What I do know is that anxiety contributes to other behaviors.  Is it in part because we are accommodating of our own sense of being a “little flock” with our budget, our expenses and our debt, wringing our hands wondering what will happen to us next, and not giving thought to the fact that we’ve let our anxieties get the best of us. 

 

One of the most difficult behaviors is when we quarrel and hurt each other.  I share with you a story I have never shared publicly before.  When I was young, 11 or 12 or so, I was deeply angered with my father.  I don’t even know the substance or circumstances of what it was that he said or did that angered me so.  But I do know that when some of my friends were with me at my home, I expressed my anger, and I expressed it clearly and firmly, even saying, “My dad is a dumb-expletive!”  What I didn’t know is that my dad was just six feet behind me when I said it.  And when I turned around, I saw on his face hurt. 

 

One can imagine the same on the face of Jesus as he was the target of all the anxieties, all the anger, all the desire for people to try to hold on to what they had even if it was, as the high priest said, expedient that one should die for the nation.

 

Yet the irony is that this Jesus does love this little flock.  He loves us and takes all our anxiety.  He takes all our selfish individualism.  He takes all our bad behaviors and words and actions that grow out of our anxieties about the morrow.

 

And instead, he gives us the riches, the treasures of his kingdom.  When the slaves labor, he comes at the last and there is the surprise:  he has them sit at table as he dresses to serve them.

 

We who may fear the moths and thieves have the promise of the One who finally comes, the Son of Man.  We know that he is the One who speaks to us, who invites us trust and to see that even if all is lost, even life itself, nothing is really lost.  If your visions are on kingdoms of wealth and security, yes, these will all pass away.
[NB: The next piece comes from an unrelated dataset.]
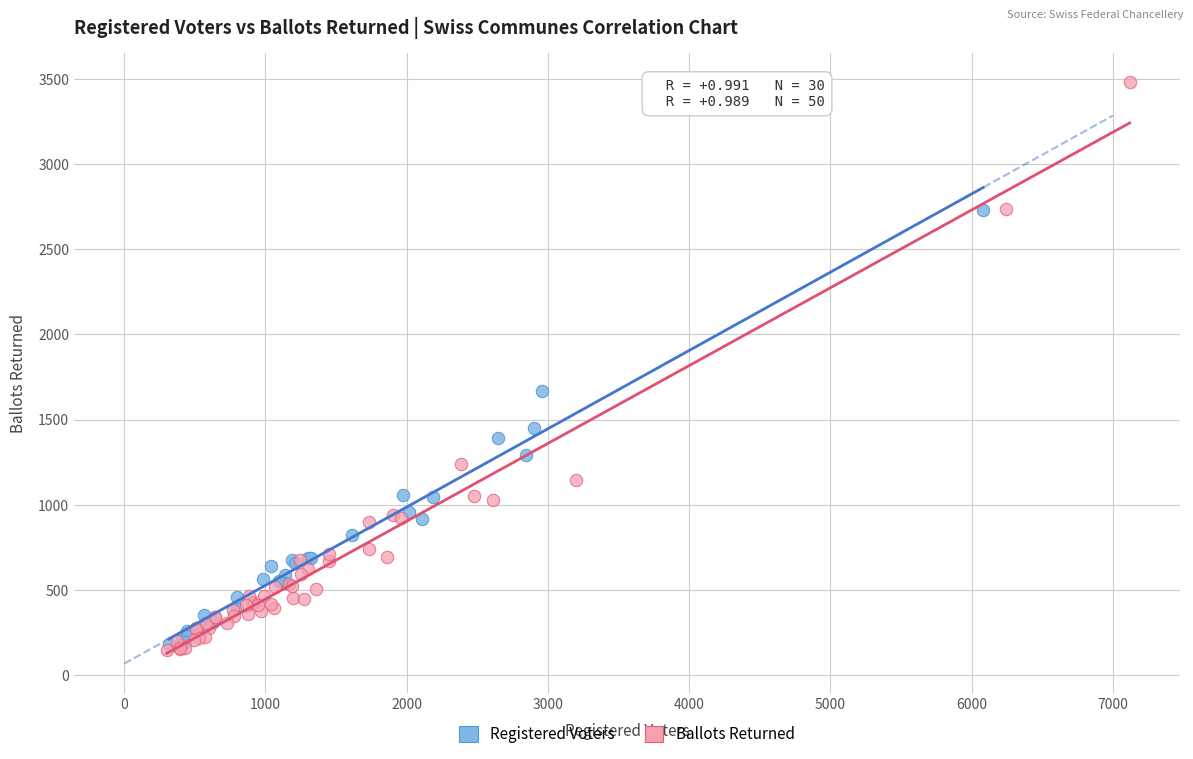

Which series has the largest Y range (max minus min)?

Ballots Returned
But my Word, says Jesus, will never pass away.  The gospel is a firm rock in the midst of all troubling waters and currents.   And it costs you nothing to have it.  It is Jesus’ gift to you.

 

In our anxieties about the morrow, we miss the gift and the promise that Jesus gives.  Author and pastor Garret Keizer mentioned a similar case with Abraham, the father of the faith.  He reminded us that God did not tell Abraham to look at his sperm count, but to count the stars.  What are the possibilities when all else is lost?  How are we dreaming for a future together?  How are we hoping to spread the promise to nations?

 

The geese may overtake the mansions.  These little creatures, like even Yodas, sent by God to keep us humble.  But the promise and life that God gives, that’s riches beyond our wildest imagination.